We wanted to know how much you, our readers, trusted the news media. And you sure had thoughts. In just three days, more than 2,000 of you answered our survey, sending us your (strong) opinions.
The responses came from all around Minnesota and from your winter homes (or new homes) in Arizona, California and Florida. One respondent even left a German postal code.
The key question we asked was how you decide which news sources are credible. Your answers ranged from critical to glowing. Some were harsh; others were funny. But most of you took the time to give thoughtful and heartfelt answers. And about half of you indicated that you’d be willing to meet up and talk with us further about trust and the media. Meeting with hundreds of people wasn’t possible, but we did have productive one-on-one discussions with some of you. Thank you!
Here are some highlights from your written responses.
From John: “I appreciate a fair debate with opposing views. [Take] the high road. No verbal bomb throwers.”

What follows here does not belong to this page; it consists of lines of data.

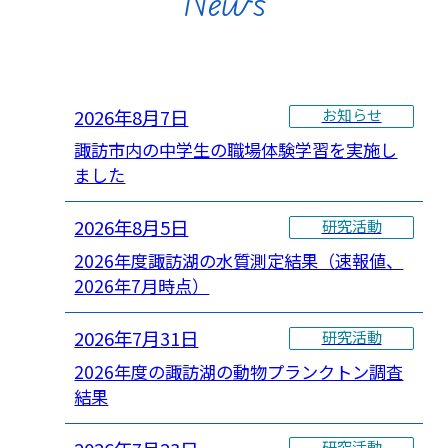
News
2026年8月7日
お知らせ
諏訪市内の中学生の職場体験学習を実施し
ました
2026年8月5日
研究活動
2026年度諏訪湖の水質測定結果（速報値、
2026年7月時点）
2026年7月31日
研究活動
2026年度の諏訪湖の動物プランクトン調査
結果
研究活動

From Monica: “You need to read multiple news sources. ... I have no expectation that any one news source will be totally accurate 100 percent of the time. ... News should encourage people to think and talk to others, not tell us what to think.”

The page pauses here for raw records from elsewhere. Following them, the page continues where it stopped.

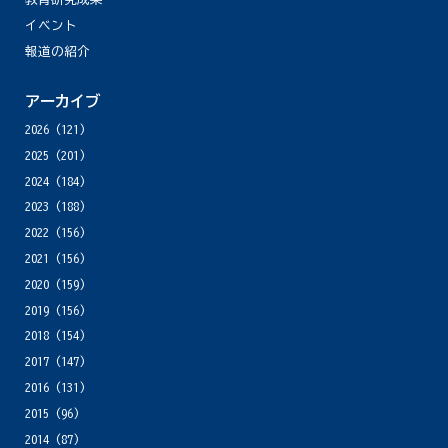
イベント
報道の紹介
アーカイブ
2026
(121)
2025
(201)
2024
(184)
2023
(188)
2022
(156)
2021
(156)
2020
(159)
2019
(156)
2018
(154)
2017
(147)
2016
(131)
2015
(96)
2014
(87)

From Andrew: “Most issues are much broader than typical Republican/Democrat divides. ... Getting two partisan hacks with a D and R next to their name doesn’t qualify as diversity of perspective.”
From Kathleen: “[Some news sources] seem so reactive to the latest outrage that it seems they have no grounding or identity or integrity. I’m longing for some of that to return and think that it is essential for the survival of our civil society and our republic.”
From Sigrid: “People need to stop being hysterical – particularly journalists. It’s absolutely ridiculous. Your role in shaping public feeling is critical to the health and unity of our nation.”
Those are some of the written highlights, but what do the raw poll numbers say, you ask? Take a deep breath: This survey was unscientific. For example, respondents could submit as many responses as they wanted. Here’s a special shout-out to Ray, who submitted almost 20 identical responses over an eight-hour period, and to Ryan, who submitted 41 identical responses over 18 hours. (Fear not, guys: Plenty of middle-aged white men took the survey. Thank you both for using identical responses so your duplicates could be easily weeded out.)
This survey was intended to start a conversation with a smaller group of interested readers and to give us a sense of what some of our readers were feeling. Readers were asked how likely they were to trust mainstream journalism organizations on a four-point scale (from “very unlikely – 1” to “very likely – 4”) and how many news organizations they support financially.
Among respondents, those who self-identified as “liberal” or “very liberal” were the most likely to trust news media and to support media financially. Those who self-identified as “conservative” or “very conservative” scored themselves lower on the trust scale and said they financially supported fewer media organizations. Many respondents were willing to pay for news but were still skeptical of it.
One interesting tidbit? Respondents who self-identified as older said they were less likely to believe what the news told them and simultaneously more likely to financially support news sources.
This project was done in concert with the Reynolds Journalism Institute and Joy Mayer, who have teamed up to investigate trust in the news media on a larger scale. Her work, giving insights and summarizing the results of this project and others like it from other newsrooms, will be out later this year.
Micah Emmel-Duke is a University of Minnesota student on assignment for the Star Tribune.